10 Kasım, Atatürk'ün vefat ettiği günü anmak ve onun mirasını yaşatmak amacıyla Türkiye genelinde bir yas günü olarak kabul edilir. 10 Kasım, aynı zamanda Türk milletinin bağımsızlık ve modernleşme ideallerine olan bağlılığını ve Atatürk'ün bu hedeflere ulaşmak için gösterdiği çabaların yanı sıra Türk milletinin birlik ve beraberliğini vurgular ve Atatürk'ün Türk ulusuna bıraktığı mirası hatırlatır.

10 KASIM RESMİ TATİL Mİ?

10 Kasım tarihi resmi tatil takvimi içerisinde almıyor. 10 Kasım Atatürk’ü Anma Günü, Türkiye’de ulusal yas günü olarak kabul edilir. Bu günde, Türkiye genelinde resmi törenler düzenlenir ve Atatürk için saygı duruşunda bulunulur. Ayrıca, okullarda ve diğer eğitim kurumlarında Atatürk’ün hayatı ve eserleri hakkında etkinlikler düzenlenir.

10 Kasım günü her sene olduğu gibi saat 09:05’te ülke genelinde bir dakikalık saygı duruşu yapılacak ve sirenler çalınacak.

ATATÜRK SÖZLERİ

Ben diktatör değilim. Benim kuvvetim olduğunu söylüyorlar, evet, bu doğrudur. Benim arzu edip de yapamayacağım bir şey yoktur. Çünkü ben zorâki ve insafsızca hareket etmesini bilmem. Bence diktatörlük, diğerlerini râm edendir. Ben kalpleri kırarak değil, kazanarak hükmetmek isterim.


Karal (ord. prof.), Enver Ziya (2003). Fatih Özdemir - Atatürk'ten Düşünceler, 170. sayfa, Ankara: ODTÜ Yayıncılık

Ben istese idim derhâl askerî bir diktatörlük kurardım ve memleketi öyle idâreye kalkışırdım. Fakat ben istedim ki, milletim için modern bir devlet kurayım.

Karal (ord. prof.), Enver Ziya (2003). Fatih Özdemir - Atatürk'ten Düşünceler, 170. sayfa, Ankara: ODTÜ Yayıncılık

Benim adım 'çok içer' diye çıkmıştır. Filhakîka ben, öteden beri içerim.
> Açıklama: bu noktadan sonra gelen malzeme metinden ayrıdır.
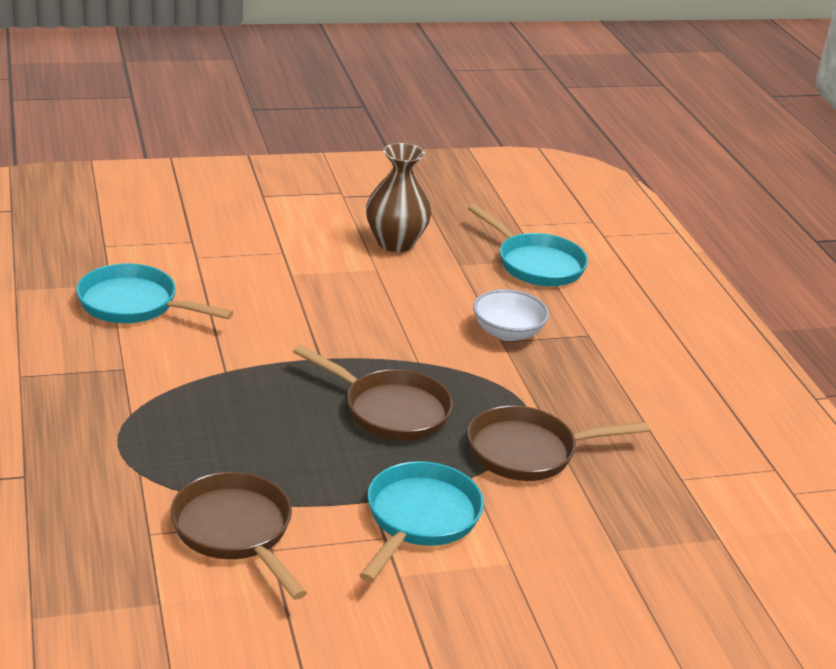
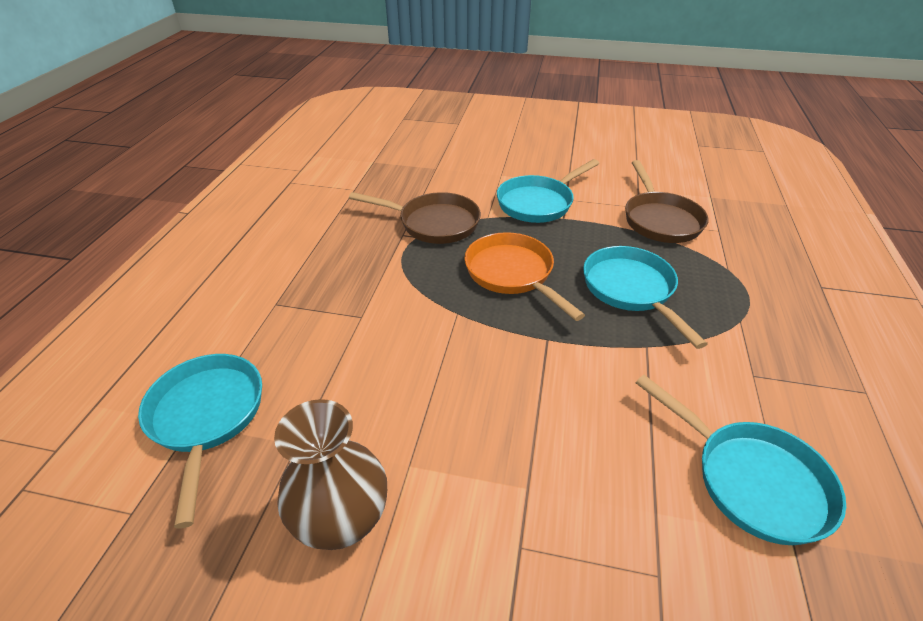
camera: 150 degrees left, 10 degrees up
brown pan [293,345,453,441] -> orange pan [464,232,585,321]
white bowl [473,289,549,341] -> none
none -> turquoise pan [583,246,707,349]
Fakat istediğim zaman bunu keserim; karıştırmam. İçki, sâdece benim keyfim içindir. İçki yüzünden vazîfemi bir an geri bıraktığımı hatırlamıyorum. Daha gençken, manevralara çıkılmadan önce, muhabbete dalarak sabaha yakın zamanlara kadar içsek bile ben, bazen uyumadan saatinde vazîfem başına gider ve görülecek işi bir dakika geri bırakmazdım. İçki ve vazife, iki ayrı şeydir. Birbirine dokunacak yerde vazifeyi elbette keyfe tercih etmeli, içkiyi behemehâl kesmeli.
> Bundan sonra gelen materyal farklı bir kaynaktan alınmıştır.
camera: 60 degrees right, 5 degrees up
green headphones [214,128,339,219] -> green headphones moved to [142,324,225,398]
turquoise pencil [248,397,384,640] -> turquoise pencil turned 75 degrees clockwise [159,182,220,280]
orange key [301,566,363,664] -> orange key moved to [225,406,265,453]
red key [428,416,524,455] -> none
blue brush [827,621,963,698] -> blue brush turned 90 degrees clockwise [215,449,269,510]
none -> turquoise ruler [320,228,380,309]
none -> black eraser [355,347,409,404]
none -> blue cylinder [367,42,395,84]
Karal (ord. prof.), Enver Ziya (2003). Fatih Özdemir - Atatürk'ten Düşünceler, 170. sayfa, Ankara: ODTÜ Yayıncılık
ataturk-depo-4

Çocukluğumdan beri bir tabiatım vardır, oturduğum evde ne ana, ne kızkardeş, ne ahbapla bulunmaktan hoşlanmam. Ben, yalnız ve bağımsız olmayı, çocukluktan kurtulduğum günlerden başlayarak daima tercih etmiş ve sürekli olarak öyle yaşamışımdır. Tuhaf bir halim daha var: ne ana -babam çok erken ölmüş-, ne kardeş, ne de en yakın akrabamın, kendi tutum ve düşüncelerine göre, bana şu veya bu tavsiye ve nasihatta bulunmasına tahammülüm yoktu.

İsmail Habib Sevük: Atatürk için; Kültür Bakanlığı yyn., Ankara, 1981, s.91.
Beni görmek demek, behemahal (mutlaka) yüzümü görmek değildir. Benim düşüncelerimi, benim duygularımı anlıyorsanız bu kâfîdir (yeterlidir).

Orduya ilk katıldığım günlerde, bir arap binbaşısının 'kavm-i necip evladına sen nasıl kötü muamele yaparsın' diye tokatladığı bir anadolu çocuğunun iki damla gözyaşında Türklük şuuruna erdim. Onda gördüm ve kuvvetle duydum. Ondan sonra Türklük benim derin kaynağım, en derin övünç membaım oldu. Benim hayatta yegane fahrim, servetim, Türklükten başka bir şey değildir.

Milletim beni nereye isterse oraya gömsün. Yeter ki beni unutmasın.